(Material for this exercise)

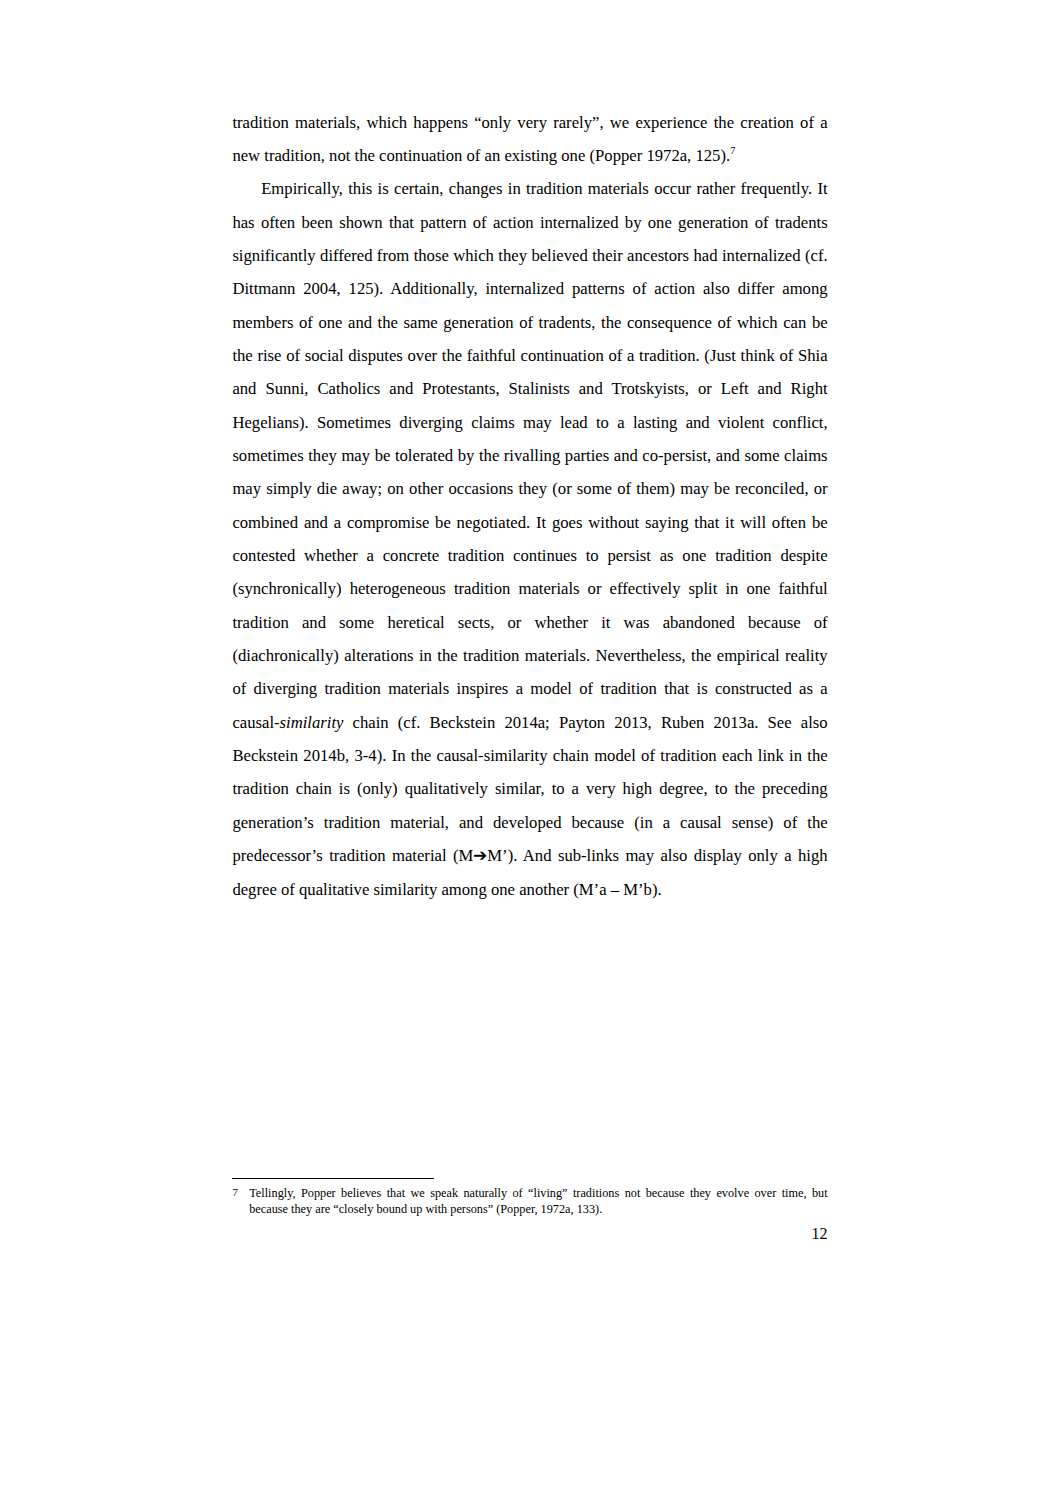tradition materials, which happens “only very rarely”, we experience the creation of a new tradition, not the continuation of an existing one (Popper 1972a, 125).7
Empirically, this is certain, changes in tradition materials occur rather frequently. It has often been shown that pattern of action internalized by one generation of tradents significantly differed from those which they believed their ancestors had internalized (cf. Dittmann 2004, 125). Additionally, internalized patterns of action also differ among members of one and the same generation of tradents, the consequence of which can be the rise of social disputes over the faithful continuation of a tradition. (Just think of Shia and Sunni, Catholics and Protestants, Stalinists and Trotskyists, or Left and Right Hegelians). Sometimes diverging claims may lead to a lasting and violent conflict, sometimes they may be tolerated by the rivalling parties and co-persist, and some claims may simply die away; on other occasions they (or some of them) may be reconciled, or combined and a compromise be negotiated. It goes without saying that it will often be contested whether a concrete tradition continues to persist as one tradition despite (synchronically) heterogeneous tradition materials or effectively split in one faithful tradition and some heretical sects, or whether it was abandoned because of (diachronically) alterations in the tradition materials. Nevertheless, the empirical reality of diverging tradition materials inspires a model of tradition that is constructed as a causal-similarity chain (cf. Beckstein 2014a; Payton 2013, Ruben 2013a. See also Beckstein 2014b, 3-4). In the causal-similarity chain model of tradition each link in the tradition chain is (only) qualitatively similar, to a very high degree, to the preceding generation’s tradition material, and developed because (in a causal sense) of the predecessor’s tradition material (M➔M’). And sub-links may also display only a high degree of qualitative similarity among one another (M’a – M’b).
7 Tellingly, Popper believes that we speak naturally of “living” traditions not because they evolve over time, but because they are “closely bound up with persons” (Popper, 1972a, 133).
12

(End Material for this exercise)
(Material for this exercise)

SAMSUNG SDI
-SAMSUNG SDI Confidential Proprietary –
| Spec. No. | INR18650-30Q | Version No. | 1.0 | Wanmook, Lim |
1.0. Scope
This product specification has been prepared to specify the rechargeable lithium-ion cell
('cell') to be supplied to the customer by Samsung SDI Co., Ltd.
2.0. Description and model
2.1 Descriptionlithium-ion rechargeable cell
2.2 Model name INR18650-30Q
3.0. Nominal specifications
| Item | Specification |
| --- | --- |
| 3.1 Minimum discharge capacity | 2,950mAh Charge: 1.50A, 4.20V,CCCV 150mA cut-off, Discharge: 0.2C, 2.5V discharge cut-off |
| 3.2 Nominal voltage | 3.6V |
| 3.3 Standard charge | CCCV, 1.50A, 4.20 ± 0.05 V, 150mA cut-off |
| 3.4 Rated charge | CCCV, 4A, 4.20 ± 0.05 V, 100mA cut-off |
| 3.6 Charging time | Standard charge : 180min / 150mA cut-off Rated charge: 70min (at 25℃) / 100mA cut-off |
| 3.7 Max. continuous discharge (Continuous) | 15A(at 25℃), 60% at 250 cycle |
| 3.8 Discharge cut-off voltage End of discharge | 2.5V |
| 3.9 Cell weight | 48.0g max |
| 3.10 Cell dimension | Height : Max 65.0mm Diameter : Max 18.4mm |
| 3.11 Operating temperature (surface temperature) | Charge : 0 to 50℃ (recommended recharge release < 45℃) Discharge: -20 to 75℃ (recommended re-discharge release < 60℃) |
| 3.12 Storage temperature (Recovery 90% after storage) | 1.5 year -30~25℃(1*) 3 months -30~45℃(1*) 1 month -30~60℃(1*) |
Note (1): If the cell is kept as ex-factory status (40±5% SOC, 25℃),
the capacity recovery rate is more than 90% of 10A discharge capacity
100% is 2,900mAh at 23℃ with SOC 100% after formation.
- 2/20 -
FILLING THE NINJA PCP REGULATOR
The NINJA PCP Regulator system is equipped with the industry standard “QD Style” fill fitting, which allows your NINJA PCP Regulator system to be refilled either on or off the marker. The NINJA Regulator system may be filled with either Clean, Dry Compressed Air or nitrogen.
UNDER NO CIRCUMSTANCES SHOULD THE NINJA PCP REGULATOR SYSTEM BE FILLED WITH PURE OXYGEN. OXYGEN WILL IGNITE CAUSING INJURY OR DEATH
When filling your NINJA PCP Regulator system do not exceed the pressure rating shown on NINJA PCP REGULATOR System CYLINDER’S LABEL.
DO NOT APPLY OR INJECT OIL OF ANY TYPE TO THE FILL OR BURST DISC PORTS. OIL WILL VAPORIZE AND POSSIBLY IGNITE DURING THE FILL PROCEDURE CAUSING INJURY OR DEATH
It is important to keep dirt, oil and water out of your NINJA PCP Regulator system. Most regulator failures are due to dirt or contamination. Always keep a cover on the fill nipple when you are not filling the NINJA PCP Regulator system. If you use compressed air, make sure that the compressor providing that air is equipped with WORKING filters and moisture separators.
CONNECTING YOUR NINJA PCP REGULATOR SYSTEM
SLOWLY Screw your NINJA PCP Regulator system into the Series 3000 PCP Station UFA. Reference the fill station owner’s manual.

(End Material for this exercise)

To do:
Above are the records; copy exactly the lines from the line with "UNDER NO CIRCUMSTANCES" through the line with "SLOWLY Screw your", both included.

Exercise result:
UNDER NO CIRCUMSTANCES SHOULD THE NINJA PCP REGULATOR SYSTEM BE FILLED WITH PURE OXYGEN. OXYGEN WILL IGNITE CAUSING INJURY OR DEATH
When filling your NINJA PCP Regulator system do not exceed the pressure rating shown on NINJA PCP REGULATOR System CYLINDER’S LABEL.
DO NOT APPLY OR INJECT OIL OF ANY TYPE TO THE FILL OR BURST DISC PORTS. OIL WILL VAPORIZE AND POSSIBLY IGNITE DURING THE FILL PROCEDURE CAUSING INJURY OR DEATH
It is important to keep dirt, oil and water out of your NINJA PCP Regulator system. Most regulator failures are due to dirt or contamination. Always keep a cover on the fill nipple when you are not filling the NINJA PCP Regulator system. If you use compressed air, make sure that the compressor providing that air is equipped with WORKING filters and moisture separators.
CONNECTING YOUR NINJA PCP REGULATOR SYSTEM
SLOWLY Screw your NINJA PCP Regulator system into the Series 3000 PCP Station UFA. Reference the fill station owner’s manual.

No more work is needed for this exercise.